Les miracles n’étaient en tout cas pas nécessaires pour leur assurer une belle production. Ils savaient faire et étaient passés maîtres ès jardinage. Leur potager regorgeait de tout. Tomates charnues et goûtues, patates, oignons, salades, haricots verts, navets, carottes, concombres, persil, cerfeuil constituaient le gros de leur production qu’ils consommaient quand c’était possible et congelaient pour l’hiver. Avec un peu de gibier quand monsieur faisait mouche et un peu de poisson quand il avait une touche, ça leur faisait l’hiver. Ils n’allaient que très rarement au Cora du coin si ce n’est pour la Foire aux vins où ils achetaient à bon prix des bouteilles qu’ils ne buvaient qu’assez rarement. Mais une bonne affaire est une bonne affaire, faut pas gâcher.

 

Un de leurs voisins les avait remerciés par une bouteille de très vieux pineau des Charentes, celui avec ces arômes de noix exceptionnels. Ils n’y avaient pas encore touché. Mais il n’avait pas pu résister au Gigouri, un pâté de chez lui que sa maman préparait une fois par an. Ce fut, probablement, sa seule folie de l’année. Tout le reste était millimétré, pondéré, simplifié. La vieille horloge sur le mur, celle du grand-père, égrenait les secondes tandis qu’elle écossait les haricots. Lui ne l’entendait même plus, sauf à heure fixe quand son carillon sonnait.

 

Le dimanche, il partait à la chasse, non pas pour tuer mais pour promener son chien arthritique. Il ramenait de moins en moins de gibier chaque année mais encore de quoi se faire un bon civet de temps en temps. À la pêche, il avait globalement plus de chance. Pour elle, il n’y avait pas de dimanche ou de lundi. Quand il n’était pas là, elle briquait. L’argenterie de la mère, les meubles du père, le sol commun.
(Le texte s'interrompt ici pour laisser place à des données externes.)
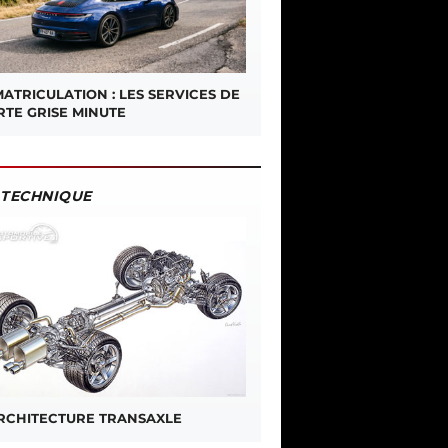
ATRICULATION : LES SERVICES DE
RTE GRISE MINUTE
TECHNIQUE
ARCHITECTURE TRANSAXLE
Et quand c’était fini, elle se remettait un coup de frais avant de s’atteler au potager.

 

Tous les soirs, au coucher du soleil, monsieur et madame s’asseyaient sur un banc construit par monsieur au fond à droite de leur jardin et regardaient leur potager avec, pour ligne d’horizon le mur du voisin. Ils se tenaient la main en silence jusqu’à ce que la nuit les prenne. Le potage de légumes et de pommes de terre était prêt, chaud dans la soupière.